Neue Regeln für Photovoltaik

Solarpaket 1 verabschiedet - Bürokratieabbau und Beschleunigung des Ausbaus

Nach monatelangem politischem Stillstand wurde nun das Solarpaket 1 verabschiedet. Damit soll der Ausbau der Photovoltaik in Duetschland beschleunigt und bürokratische Hemmnisse bagebaut werden.
Nach Verkündung im Gesetzesblatt können dann die unterschiedlichen Anpassungen in Kraft treten. Die einzelnen Änderungen hat das BMWK in einem Überblickpapier zusammengefasst und über seine Webseite zum Download bereitgestellt.
Wichtige Punkte des Gesetzes sind:
  • Eine erhöhte Einspeisevergütung für größere Dachflächenanlagen, wie sie typischerweise auf Gewerbedächern installiert werden.

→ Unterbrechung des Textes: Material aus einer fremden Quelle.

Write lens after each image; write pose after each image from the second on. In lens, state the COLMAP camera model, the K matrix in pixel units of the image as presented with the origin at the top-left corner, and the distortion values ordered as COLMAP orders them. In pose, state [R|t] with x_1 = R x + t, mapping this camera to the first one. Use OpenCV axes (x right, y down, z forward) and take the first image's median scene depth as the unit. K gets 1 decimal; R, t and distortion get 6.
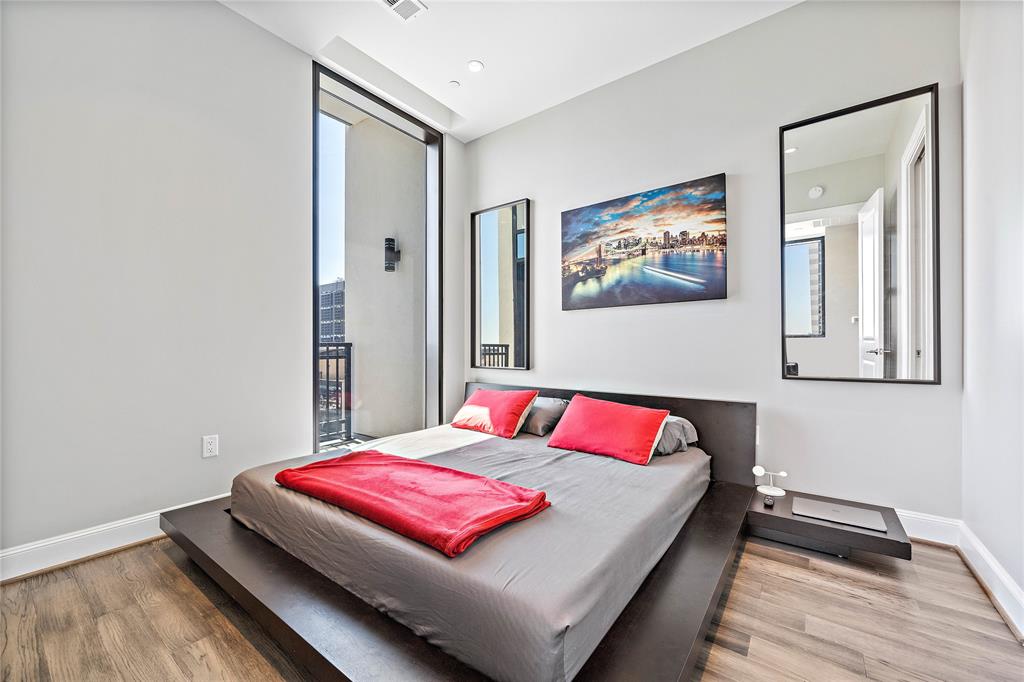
lens RADIAL K [[416.7, 0, 505.5], [0, 416.7, 346.0], [0, 0, 1]] dist [-0.001466, -0.000059]
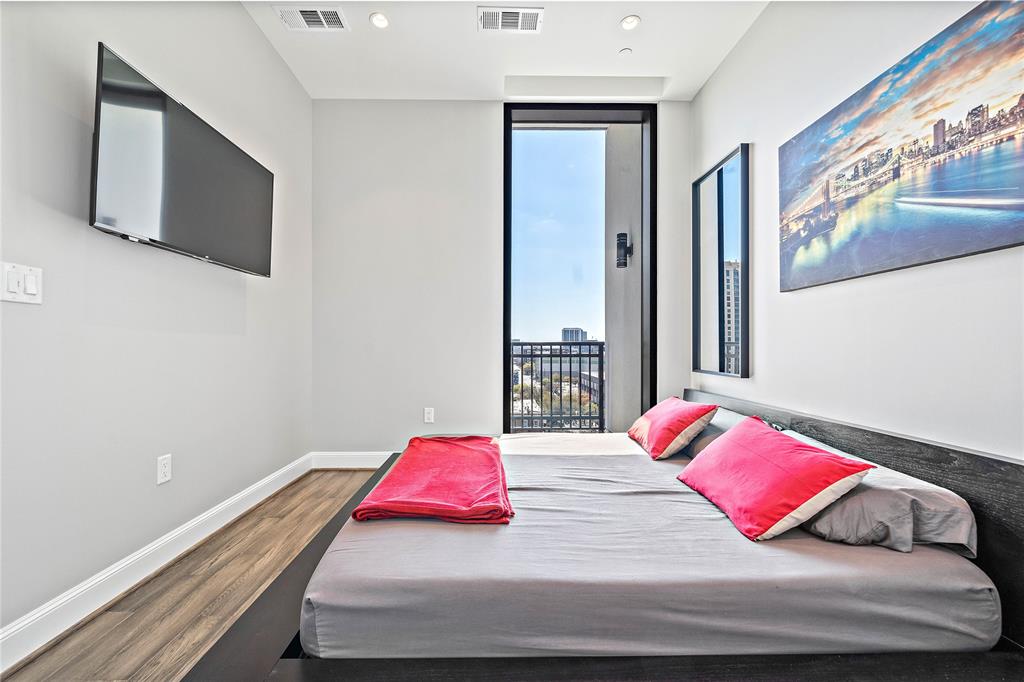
lens RADIAL K [[416.7, 0, 482.1], [0, 416.7, 344.6], [0, 0, 1]] dist [-0.001466, -0.000059]
pose [[0.601891, -0.001161, -0.798577, 0.430062], [0.000139, 0.999999, -0.001349, 0.000418], [0.798578, 0.000701, 0.601891, 0.231333]]
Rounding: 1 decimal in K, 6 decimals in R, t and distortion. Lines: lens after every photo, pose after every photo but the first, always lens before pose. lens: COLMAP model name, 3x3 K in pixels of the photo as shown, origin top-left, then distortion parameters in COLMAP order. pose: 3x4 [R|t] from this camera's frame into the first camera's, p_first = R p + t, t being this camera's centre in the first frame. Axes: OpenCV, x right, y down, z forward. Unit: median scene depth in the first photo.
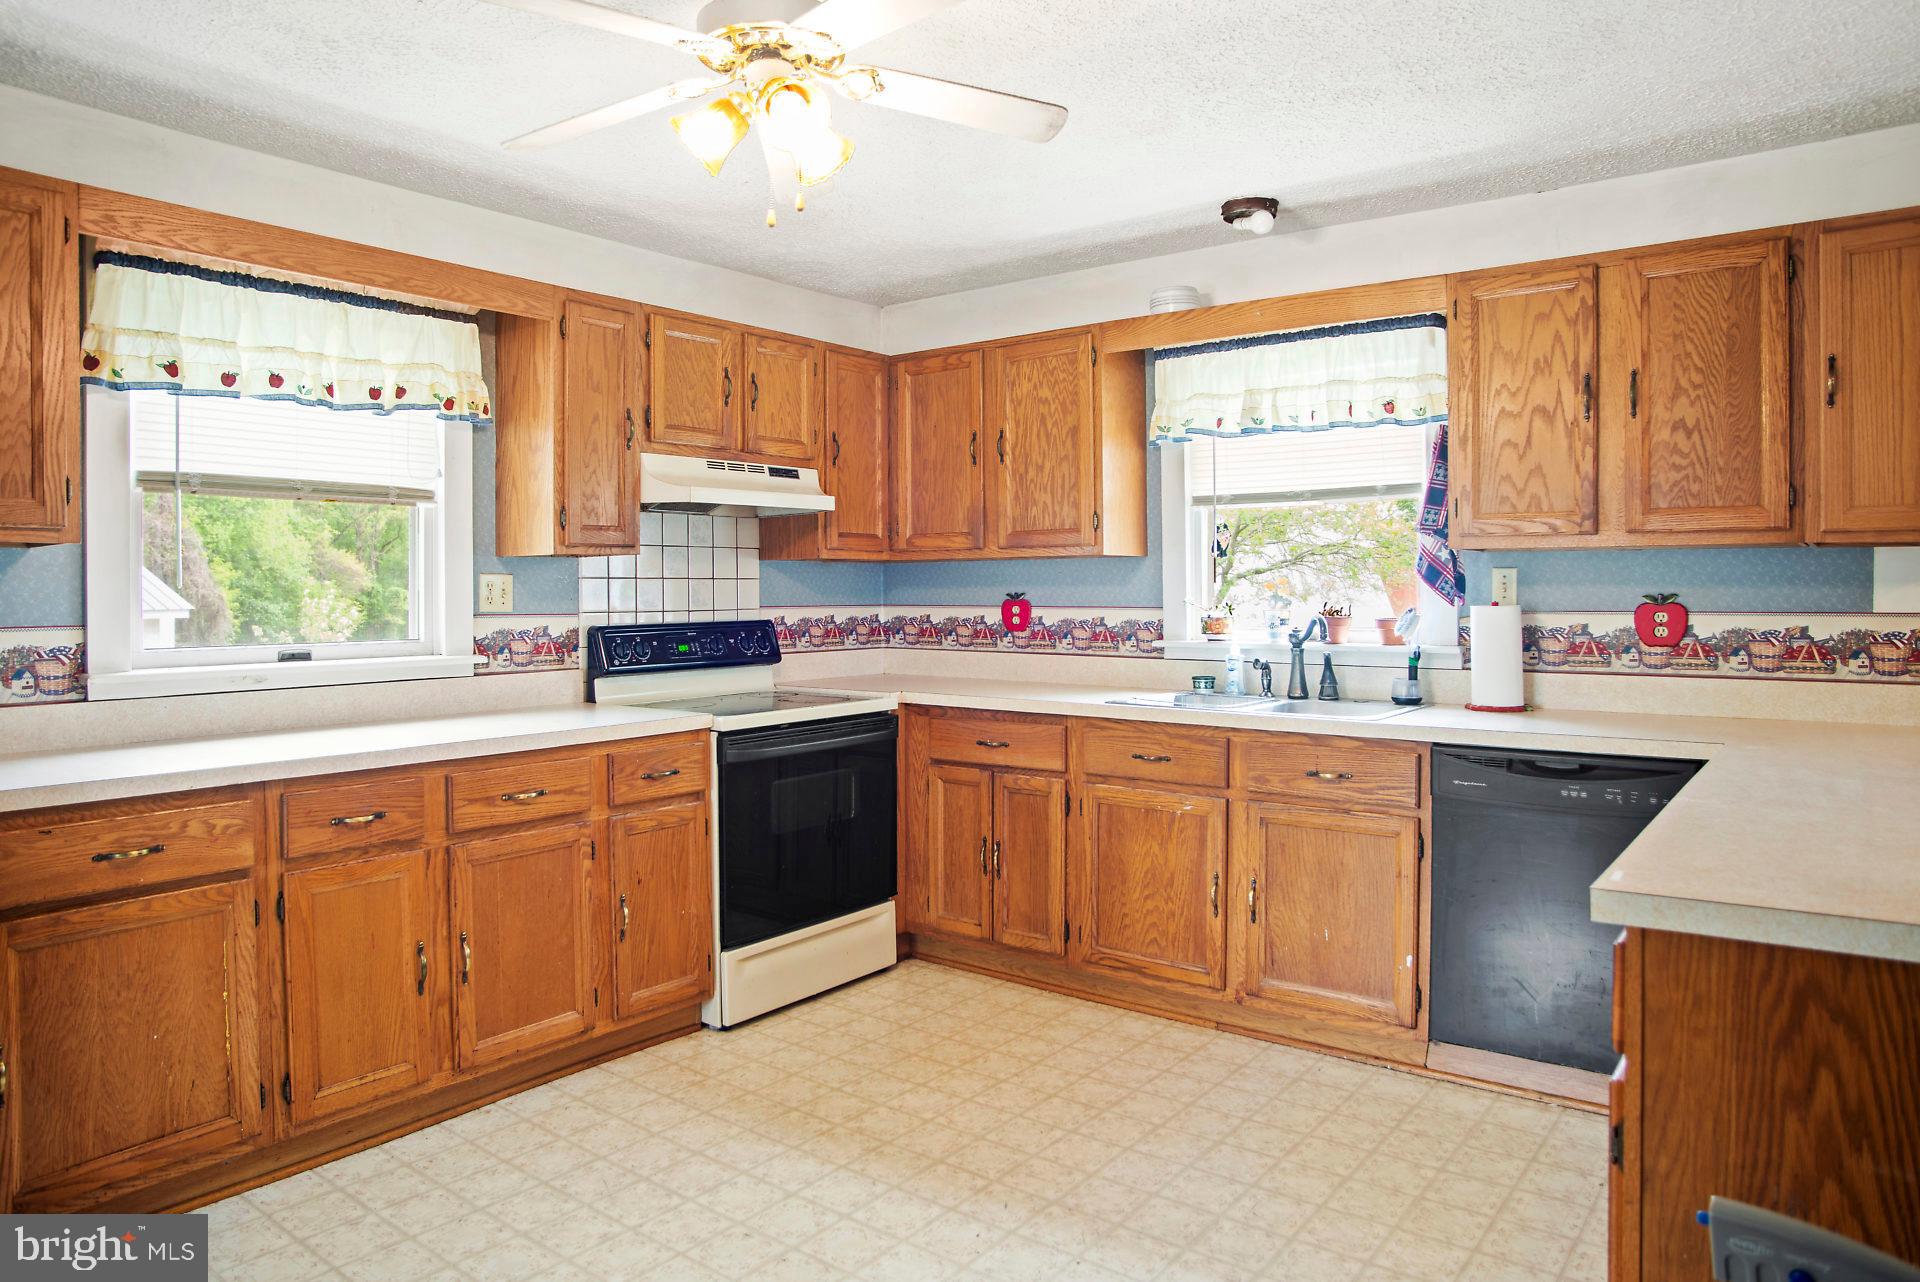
lens RADIAL K [[1241.5, 0, 958.8], [0, 1241.5, 602.6], [0, 0, 1]] dist [-0.086578, 0.063253]
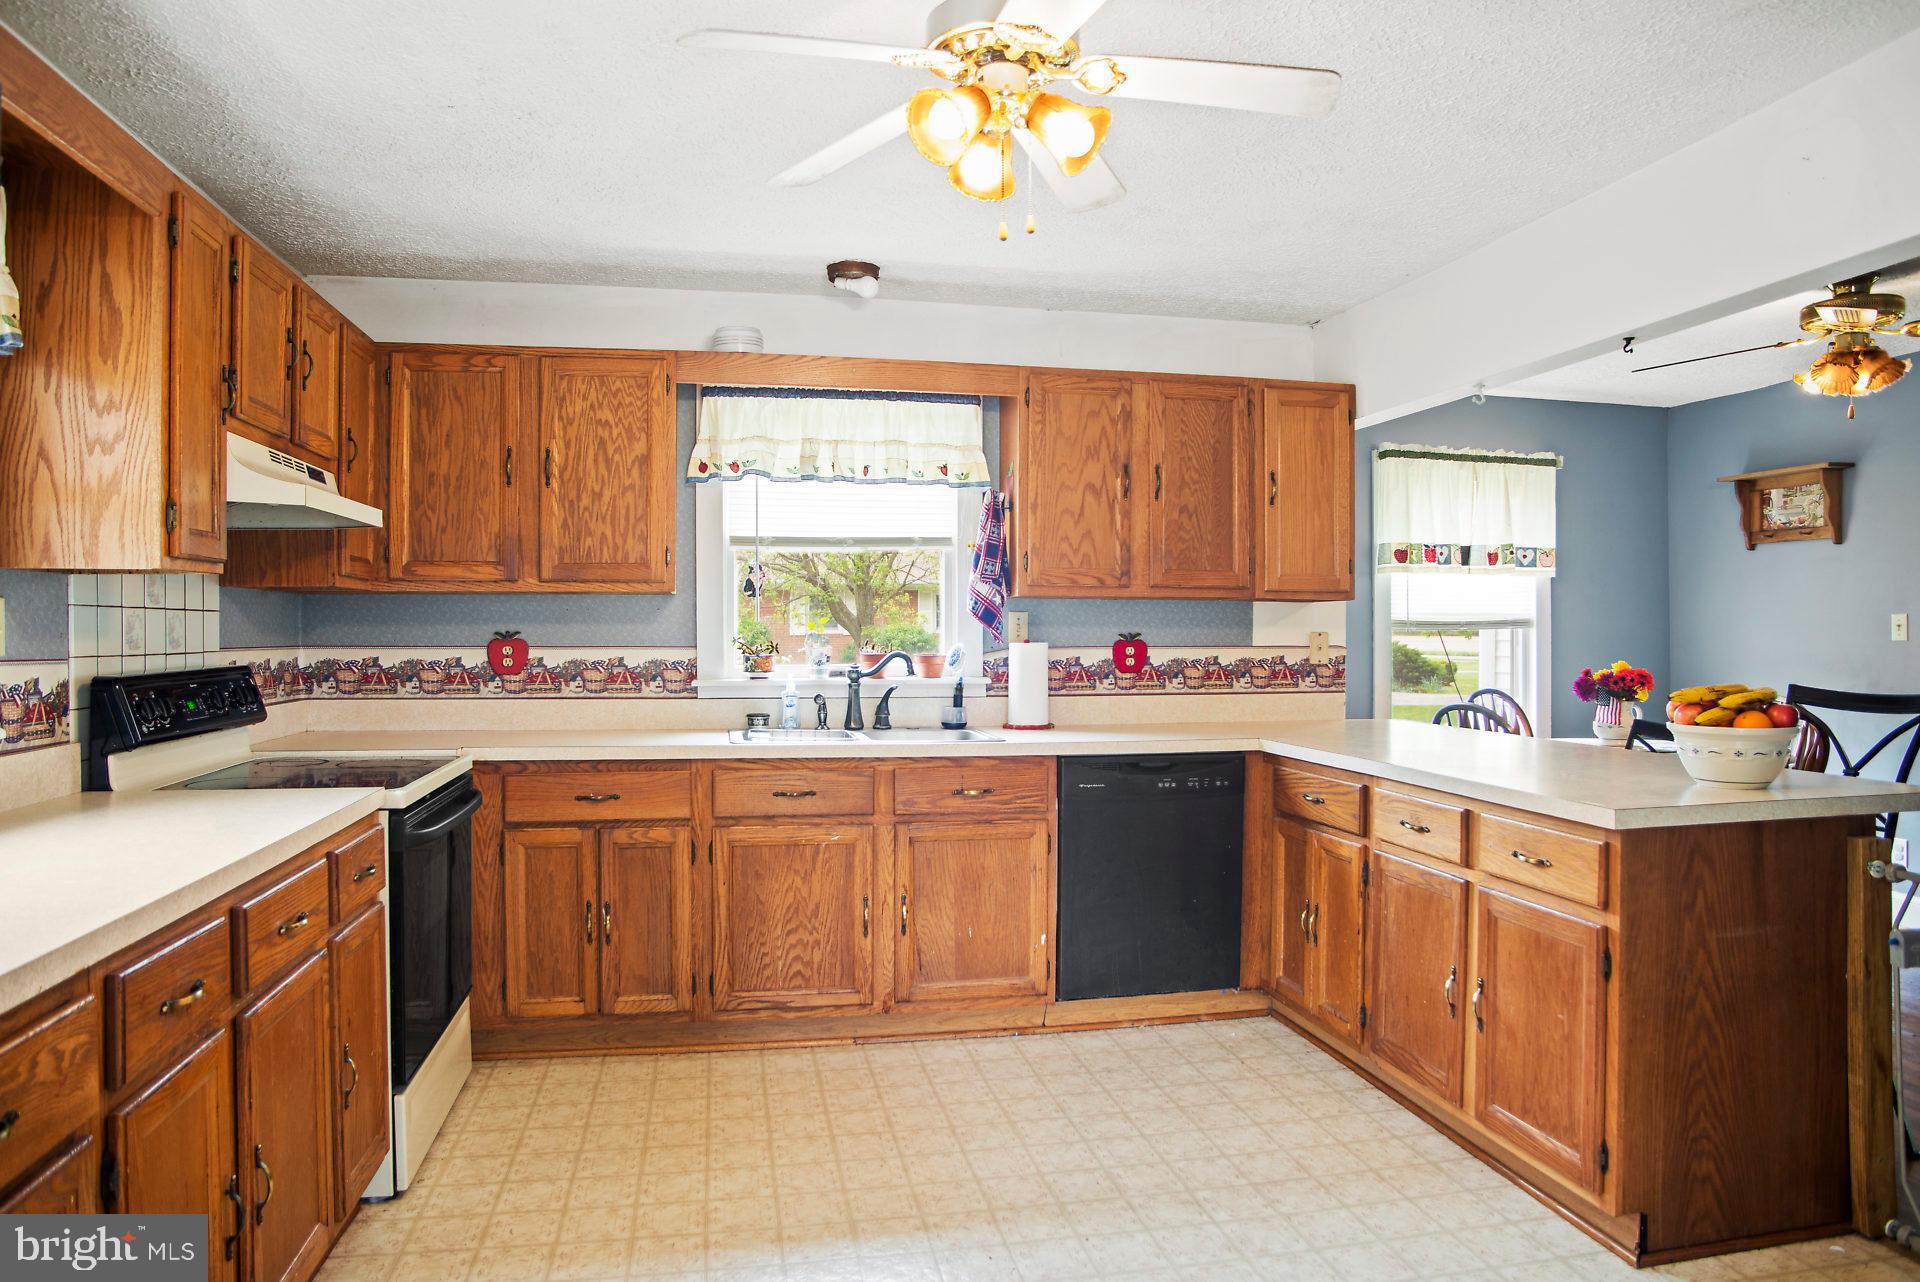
lens RADIAL K [[1232.0, 0, 960.0], [0, 1232.0, 641.0], [0, 0, 1]] dist [-0.118853, 0.145799]
pose [[0.663765, -0.001615, 0.747940, -0.486974], [0.004831, 0.999986, -0.002127, 0.003000], [-0.747926, 0.005025, 0.663763, 0.222348]]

Für Anlagen mit einer Leistung über 40 und bis 750 Kilowatt wird die Förderung um 1,5 ct/kWh angehoben.
  • Die verpflichtende Teilnahme an der Dirketvermartung ab Anlagengrößen von 100 kW wird aufgeweicht. Künftig können Anlagen bis 200 kW ihre Überschussmengen unbürokratisch ohne Vergütung an den Netzbetreiber abgeben.
  • Anlagenzertifikate, die bisher den Flaschenhals beim Ausbau der Photovoltaik bildeten, sollen künftig erst ab einer Anlagengröß von 500 kW bzw. einer Einspeiseleistung von 270 kW erforderlich sein, statt den bisher geltenden 135 kW.
Darüber hinaus enthält das Ggesetz zahlreiche weitere Anpassungen und Regelungen für Photovoltaik auf Wohngebäuden, u.a. zu Balkonkraftwerken und Mieterstrom, sowie zur Stärkung des Ausbaus auf Freiflächen.
Insgesamt werden die erzielten bürokratischen Entlastungen und Erleichterungen des Solarpakets den PV-Ausbau in Deutschland beschleunigen. Es ist jedoch wichtig, dass in einem zukünftigen Solarpaket II das Thema Freiflächenanlagen stärker berücksichtigt wird und auch Industrieunternehmen beispielsweise durch Direktlieferverträge verstärkt am Ausbau von PV-Anlagen beteiligt werden, um sie von hohen Stromkosten zu entlasten.